(Problem statement) Make an exact reproduction of all the data.

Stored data

· · · · · · ·

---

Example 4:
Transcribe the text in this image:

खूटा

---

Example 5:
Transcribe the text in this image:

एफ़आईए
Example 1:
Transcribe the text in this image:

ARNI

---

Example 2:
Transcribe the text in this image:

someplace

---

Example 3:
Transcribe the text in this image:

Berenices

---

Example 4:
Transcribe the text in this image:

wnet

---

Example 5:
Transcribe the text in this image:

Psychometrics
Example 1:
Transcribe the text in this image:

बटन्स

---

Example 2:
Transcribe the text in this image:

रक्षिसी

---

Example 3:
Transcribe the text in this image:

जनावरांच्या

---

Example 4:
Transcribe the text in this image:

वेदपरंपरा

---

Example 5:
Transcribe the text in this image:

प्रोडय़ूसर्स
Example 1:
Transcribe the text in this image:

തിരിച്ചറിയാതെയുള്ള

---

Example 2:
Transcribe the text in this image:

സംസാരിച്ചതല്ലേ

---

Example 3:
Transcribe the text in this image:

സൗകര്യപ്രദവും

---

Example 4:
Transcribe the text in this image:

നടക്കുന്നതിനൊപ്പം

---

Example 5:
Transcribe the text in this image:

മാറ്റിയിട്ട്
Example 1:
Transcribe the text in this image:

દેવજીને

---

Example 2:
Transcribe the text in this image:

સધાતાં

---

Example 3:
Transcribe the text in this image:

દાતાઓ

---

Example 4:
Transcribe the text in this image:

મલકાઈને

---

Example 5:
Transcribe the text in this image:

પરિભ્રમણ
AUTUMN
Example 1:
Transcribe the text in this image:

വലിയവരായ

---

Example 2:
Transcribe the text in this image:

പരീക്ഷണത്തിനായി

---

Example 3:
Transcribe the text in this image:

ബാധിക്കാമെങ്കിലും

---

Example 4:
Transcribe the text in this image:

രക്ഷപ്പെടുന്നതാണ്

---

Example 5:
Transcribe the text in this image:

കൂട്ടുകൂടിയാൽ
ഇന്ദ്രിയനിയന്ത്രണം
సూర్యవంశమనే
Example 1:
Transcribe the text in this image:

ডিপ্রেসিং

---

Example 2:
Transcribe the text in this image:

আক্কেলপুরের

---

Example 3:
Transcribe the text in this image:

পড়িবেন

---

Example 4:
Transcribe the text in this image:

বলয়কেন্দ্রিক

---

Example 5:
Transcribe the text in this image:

· · · · · · ·

(Exercise output)
---

Example 4:
Transcribe the text in this image:

खूटा

---

Example 5:
Transcribe the text in this image:

एफ़आईए
Example 1:
Transcribe the text in this image:

ARNI

---

Example 2:
Transcribe the text in this image:

someplace

---

Example 3:
Transcribe the text in this image:

Berenices

---

Example 4:
Transcribe the text in this image:

wnet

---

Example 5:
Transcribe the text in this image:

Psychometrics
Example 1:
Transcribe the text in this image:

बटन्स

---

Example 2:
Transcribe the text in this image:

रक्षिसी

---

Example 3:
Transcribe the text in this image:

जनावरांच्या

---

Example 4:
Transcribe the text in this image:

वेदपरंपरा

---

Example 5:
Transcribe the text in this image:

प्रोडय़ूसर्स
Example 1:
Transcribe the text in this image:

തിരിച്ചറിയാതെയുള്ള

---

Example 2:
Transcribe the text in this image:

സംസാരിച്ചതല്ലേ

---

Example 3:
Transcribe the text in this image:

സൗകര്യപ്രദവും

---

Example 4:
Transcribe the text in this image:

നടക്കുന്നതിനൊപ്പം

---

Example 5:
Transcribe the text in this image:

മാറ്റിയിട്ട്
Example 1:
Transcribe the text in this image:

દેવજીને

---

Example 2:
Transcribe the text in this image:

સધાતાં

---

Example 3:
Transcribe the text in this image:

દાતાઓ

---

Example 4:
Transcribe the text in this image:

મલકાઈને

---

Example 5:
Transcribe the text in this image:

પરિભ્રમણ
AUTUMN
Example 1:
Transcribe the text in this image:

വലിയവരായ

---

Example 2:
Transcribe the text in this image:

പരീക്ഷണത്തിനായി

---

Example 3:
Transcribe the text in this image:

ബാധിക്കാമെങ്കിലും

---

Example 4:
Transcribe the text in this image:

രക്ഷപ്പെടുന്നതാണ്

---

Example 5:
Transcribe the text in this image:

കൂട്ടുകൂടിയാൽ
ഇന്ദ്രിയനിയന്ത്രണം
సూర్యవంశమనే
Example 1:
Transcribe the text in this image:

ডিপ্রেসিং

---

Example 2:
Transcribe the text in this image:

আক্কেলপুরের

---

Example 3:
Transcribe the text in this image:

পড়িবেন

---

Example 4:
Transcribe the text in this image:

বলয়কেন্দ্রিক

---

Example 5:
Transcribe the text in this image:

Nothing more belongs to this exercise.